I need help bad. I am reading diff. things from several diff ppl on several diff links about what does and doesnt fit the Z7 Xtreme. Some say one works and others say that it doesnt. Neway, so yeah, I have a Z7 Xtreme and am in dyer need of a bow case that is airline approved that is durrable. I cannot afford nething over 150.00 I was looking at the vanguard saberlock 83Z. Does it fit the Xtreme? If not, what about the SKB Hunter? Id be happy w/ other referals to other cases two. ne help will be appreciated. Thanks yall


----------



## berto (Oct 14, 2004)

my skb hunter fits my tactical. have pics in txdrakes post


----------



## Justin Meyers (Jun 22, 2004)

yea i was wondering about the hunter...do you happen to know if its airline approved? Im sure it is, and does it have a lock on it, besides just the regular latches? oh, and is it pretty durable, as in, would you put it on a plane and travel w/ it knowing that airline people toss them around like rag dolls lol.


----------



## berto (Oct 14, 2004)

Z Man said:


> yea i was wondering about the hunter...do you happen to know if its airline approved? Im sure it is, and does it have a lock on it, besides just the regular latches? oh, and is it pretty durable, as in, would you put it on a plane and travel w/ it knowing that airline people toss them around like rag dolls lol.

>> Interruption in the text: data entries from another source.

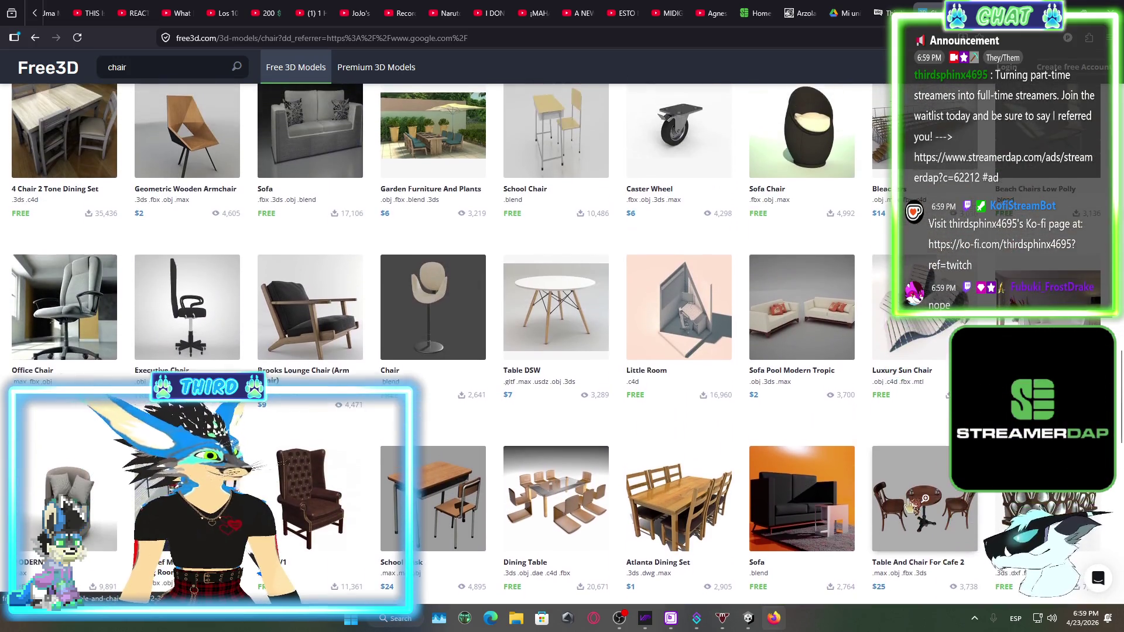
pyautogui.scroll(15, 910, 505)
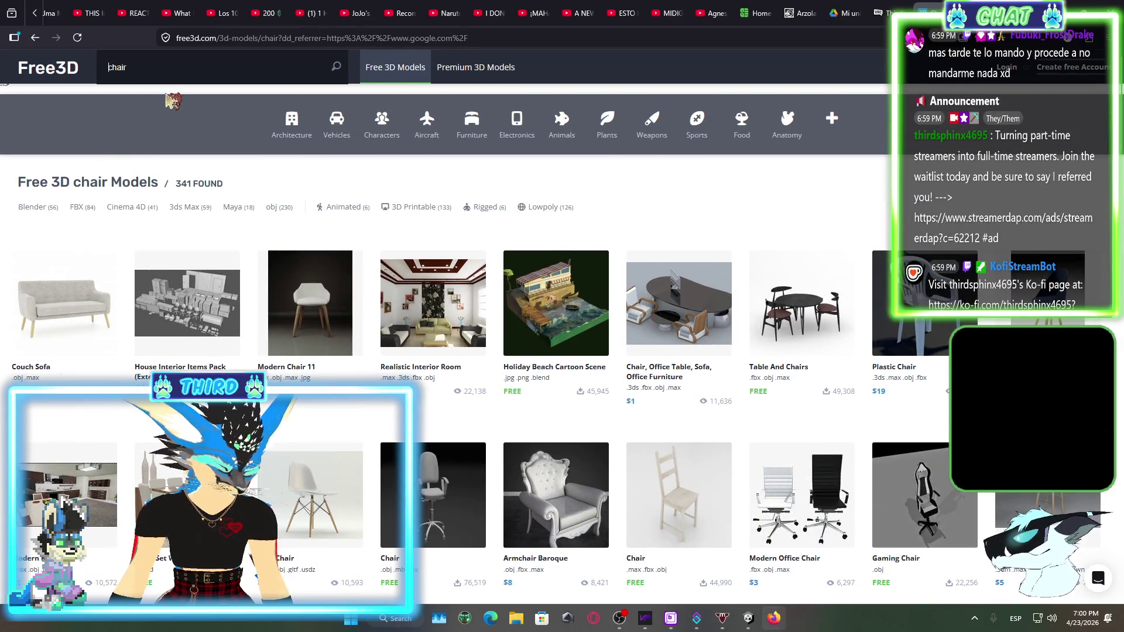
# Search Free3D for 'office chair', review Office Chair V1's specs, then return to the 22 results
pyautogui.write('office')
pyautogui.press('Return')
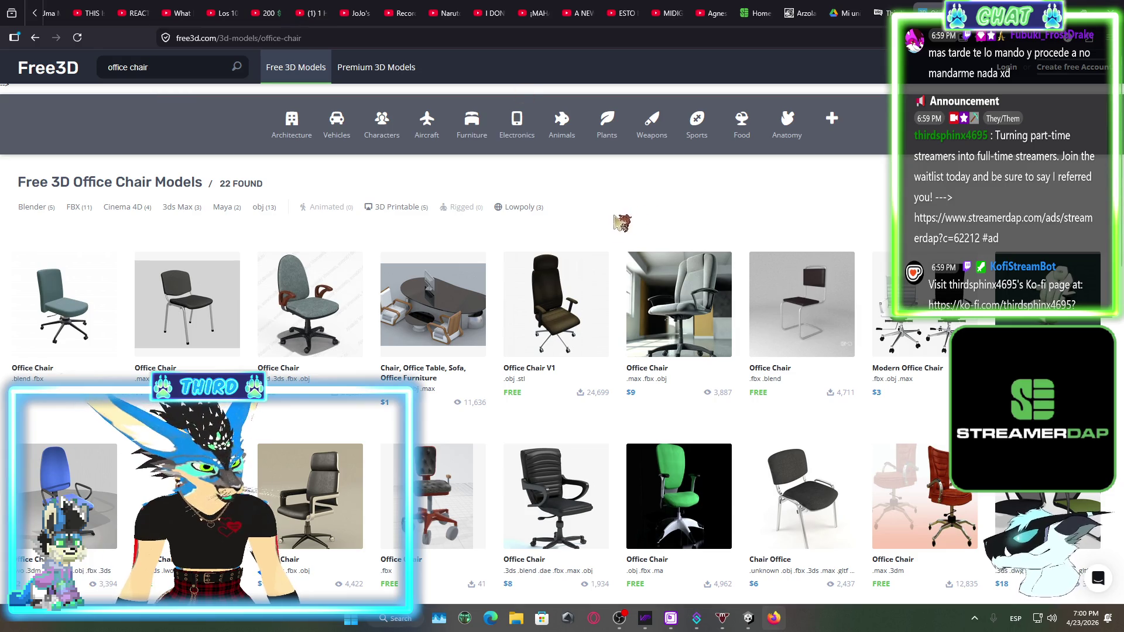
pyautogui.click(556, 304)
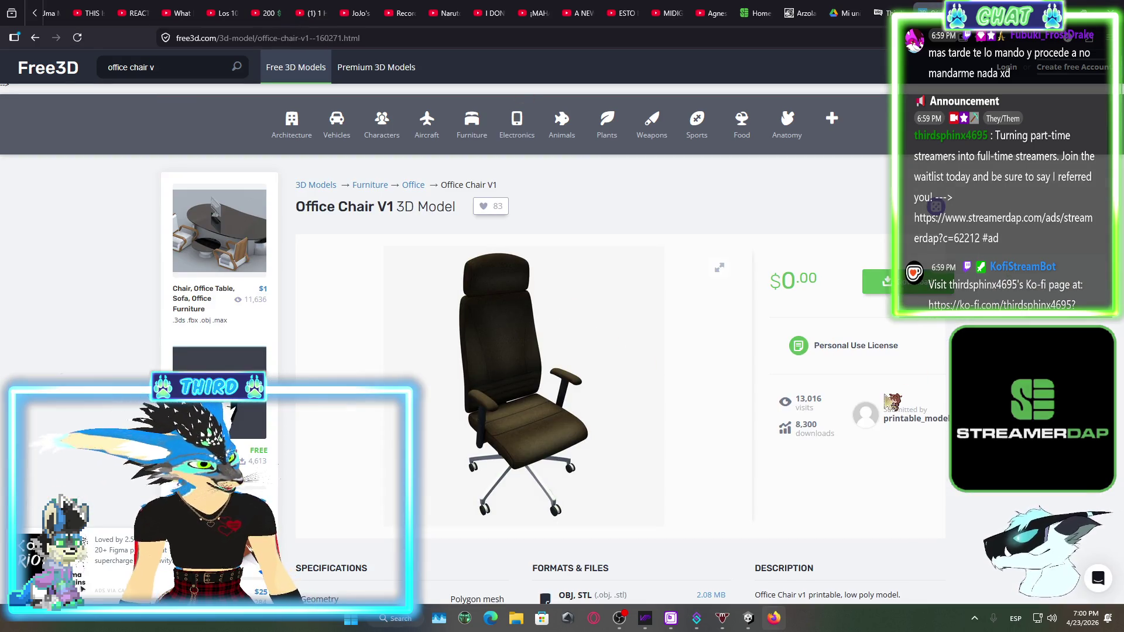
pyautogui.scroll(-1, 889, 402)
pyautogui.scroll(-3, 666, 344)
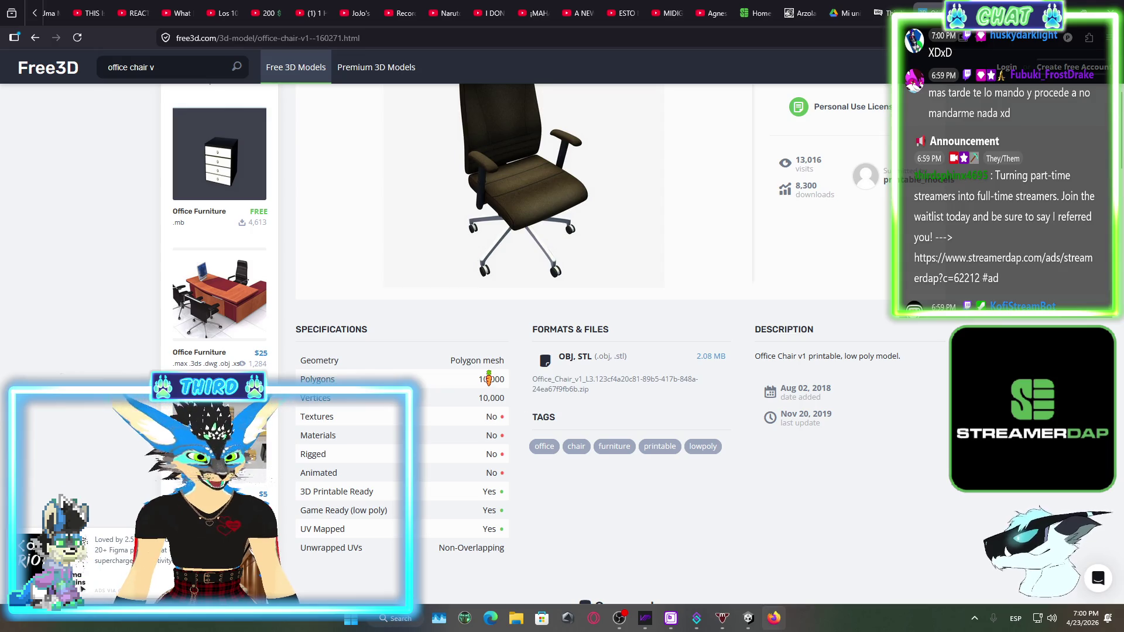
pyautogui.press('alt+Left')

Not sure If it's airline approved. But I'd trust them throwing it around. I'll check the lock on it, I think the lock is built into the latch.


----------



## Rbamerican (Jun 24, 2011)

I just took my Vanguard to africa and it worked great...


----------



## Justin Meyers (Jun 22, 2004)

Rbamerican said:


> I just took my Vanguard to africa and it worked great...


Ok cool...which vanguard was it, and i assume you have a Z7 Xtreme? I dont know if it matters but mine is backed off to 64lbs with 70lbs limbs


----------



## Rbamerican (Jun 24, 2011)

This is the model I have.. its been great. Very, very happy w/ it. I don't think the z7 extreme is much bigger or different in size than the z7, or I could be wrong:

http://www.vanguardworld.com/index.php/en/products/hunting-outdoor/detail-2-16-143-469.html

My bow is maxed out at 70 lbs..

Hope this helps


----------



## Justin Meyers (Jun 22, 2004)

Rbamerican said:


> This is the model I have.. its been great. Very, very happy w/ it. I don't think the z7 extreme is much bigger or different in size than the z7, or I could be wrong:
> 
> http://www.vanguardworld.com/index.php/en/products/hunting-outdoor/detail-2-16-143-469.html
> 
> ...


Ok, thanks for the link, ill check it out. My extreme is 28" ATA with a hair over a 7" brace hight. but ill find out where they sell that vanguard and ill go n just see for myself. Thanks yall


----------



## Justin Meyers (Jun 22, 2004)

ok yall, i went to triple edge and tried that vanguard case..the saberlock 83z and it fits my Xtreme perfectly! Thanks for all yalls help. Godbless everyone and have a great hunting season!


----------